[Exercise directions] Write out again the entries from the first line to the line that includes "ответа от сервиса;", keeping both of those lines.

[Data extract]

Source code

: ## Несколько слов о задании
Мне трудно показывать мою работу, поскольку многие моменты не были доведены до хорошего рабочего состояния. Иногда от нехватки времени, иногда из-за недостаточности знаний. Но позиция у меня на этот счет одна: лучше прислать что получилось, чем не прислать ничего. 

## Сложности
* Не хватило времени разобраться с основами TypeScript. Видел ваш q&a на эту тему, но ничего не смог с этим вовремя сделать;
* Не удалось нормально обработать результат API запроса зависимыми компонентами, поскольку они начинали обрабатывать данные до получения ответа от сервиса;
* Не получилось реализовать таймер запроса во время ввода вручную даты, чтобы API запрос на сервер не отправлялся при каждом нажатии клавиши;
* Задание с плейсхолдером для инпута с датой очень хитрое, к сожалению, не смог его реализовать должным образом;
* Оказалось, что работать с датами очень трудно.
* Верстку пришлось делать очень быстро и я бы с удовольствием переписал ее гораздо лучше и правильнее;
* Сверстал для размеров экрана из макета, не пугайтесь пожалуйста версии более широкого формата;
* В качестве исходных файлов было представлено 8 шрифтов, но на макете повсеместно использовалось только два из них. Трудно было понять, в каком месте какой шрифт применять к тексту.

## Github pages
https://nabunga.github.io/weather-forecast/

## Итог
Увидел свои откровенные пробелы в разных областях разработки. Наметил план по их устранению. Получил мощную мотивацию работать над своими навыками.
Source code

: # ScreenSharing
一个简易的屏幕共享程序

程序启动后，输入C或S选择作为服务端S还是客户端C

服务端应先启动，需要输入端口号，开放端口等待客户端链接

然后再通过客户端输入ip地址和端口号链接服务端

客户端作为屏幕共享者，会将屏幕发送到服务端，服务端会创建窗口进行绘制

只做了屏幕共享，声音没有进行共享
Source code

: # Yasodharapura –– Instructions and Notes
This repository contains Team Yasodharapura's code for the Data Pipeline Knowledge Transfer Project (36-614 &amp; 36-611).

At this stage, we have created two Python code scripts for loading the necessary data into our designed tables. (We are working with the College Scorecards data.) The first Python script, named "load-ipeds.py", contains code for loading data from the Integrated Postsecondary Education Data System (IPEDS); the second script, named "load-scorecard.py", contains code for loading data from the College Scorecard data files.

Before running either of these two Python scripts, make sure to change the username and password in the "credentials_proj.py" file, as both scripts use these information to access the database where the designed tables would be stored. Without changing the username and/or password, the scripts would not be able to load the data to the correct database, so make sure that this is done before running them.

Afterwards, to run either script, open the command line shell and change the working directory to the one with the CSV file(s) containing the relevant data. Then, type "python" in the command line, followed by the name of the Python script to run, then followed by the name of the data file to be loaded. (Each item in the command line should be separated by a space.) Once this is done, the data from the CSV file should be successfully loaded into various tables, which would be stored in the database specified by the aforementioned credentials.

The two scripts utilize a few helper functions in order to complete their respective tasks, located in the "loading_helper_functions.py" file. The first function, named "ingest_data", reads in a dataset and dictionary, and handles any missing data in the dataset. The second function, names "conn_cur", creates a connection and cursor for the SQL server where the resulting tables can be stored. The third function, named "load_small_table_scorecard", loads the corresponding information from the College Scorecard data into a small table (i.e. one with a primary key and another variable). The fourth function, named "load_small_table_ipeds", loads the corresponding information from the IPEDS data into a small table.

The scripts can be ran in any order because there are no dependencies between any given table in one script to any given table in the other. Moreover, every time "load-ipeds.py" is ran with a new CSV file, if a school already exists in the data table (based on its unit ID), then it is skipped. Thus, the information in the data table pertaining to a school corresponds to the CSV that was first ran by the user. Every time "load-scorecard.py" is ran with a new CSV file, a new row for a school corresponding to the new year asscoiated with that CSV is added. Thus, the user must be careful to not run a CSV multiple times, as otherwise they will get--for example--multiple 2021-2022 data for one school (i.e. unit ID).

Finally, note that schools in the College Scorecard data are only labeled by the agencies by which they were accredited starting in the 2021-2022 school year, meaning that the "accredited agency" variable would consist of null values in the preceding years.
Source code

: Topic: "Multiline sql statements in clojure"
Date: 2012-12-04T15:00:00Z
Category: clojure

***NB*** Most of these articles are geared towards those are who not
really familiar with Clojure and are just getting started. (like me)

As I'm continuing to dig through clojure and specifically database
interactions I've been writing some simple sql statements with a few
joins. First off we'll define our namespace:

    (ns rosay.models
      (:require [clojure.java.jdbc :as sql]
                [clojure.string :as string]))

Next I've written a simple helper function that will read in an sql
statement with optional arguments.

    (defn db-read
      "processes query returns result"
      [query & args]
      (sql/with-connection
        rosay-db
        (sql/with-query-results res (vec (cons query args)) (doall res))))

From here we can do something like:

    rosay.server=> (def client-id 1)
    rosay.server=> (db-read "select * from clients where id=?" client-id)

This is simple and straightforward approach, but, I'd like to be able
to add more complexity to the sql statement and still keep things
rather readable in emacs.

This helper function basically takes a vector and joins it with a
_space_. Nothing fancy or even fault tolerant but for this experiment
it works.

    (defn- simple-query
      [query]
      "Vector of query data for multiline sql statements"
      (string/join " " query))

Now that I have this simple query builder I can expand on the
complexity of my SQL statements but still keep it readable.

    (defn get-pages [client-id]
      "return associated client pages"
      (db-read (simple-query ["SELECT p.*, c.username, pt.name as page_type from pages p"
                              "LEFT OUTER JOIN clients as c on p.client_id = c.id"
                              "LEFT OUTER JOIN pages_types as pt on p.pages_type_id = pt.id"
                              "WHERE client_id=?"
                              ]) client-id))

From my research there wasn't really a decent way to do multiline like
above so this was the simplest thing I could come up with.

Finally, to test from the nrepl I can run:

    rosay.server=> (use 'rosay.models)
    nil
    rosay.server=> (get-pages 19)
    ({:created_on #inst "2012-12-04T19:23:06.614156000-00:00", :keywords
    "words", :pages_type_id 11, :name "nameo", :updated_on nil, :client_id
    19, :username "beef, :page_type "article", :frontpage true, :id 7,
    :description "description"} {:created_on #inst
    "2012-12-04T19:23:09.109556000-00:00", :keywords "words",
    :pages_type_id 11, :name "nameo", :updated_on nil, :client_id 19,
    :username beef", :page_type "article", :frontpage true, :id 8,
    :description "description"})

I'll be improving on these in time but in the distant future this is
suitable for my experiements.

[Exercise output]
Source code

: ## Несколько слов о задании
Мне трудно показывать мою работу, поскольку многие моменты не были доведены до хорошего рабочего состояния. Иногда от нехватки времени, иногда из-за недостаточности знаний. Но позиция у меня на этот счет одна: лучше прислать что получилось, чем не прислать ничего. 

## Сложности
* Не хватило времени разобраться с основами TypeScript. Видел ваш q&a на эту тему, но ничего не смог с этим вовремя сделать;
* Не удалось нормально обработать результат API запроса зависимыми компонентами, поскольку они начинали обрабатывать данные до получения ответа от сервиса;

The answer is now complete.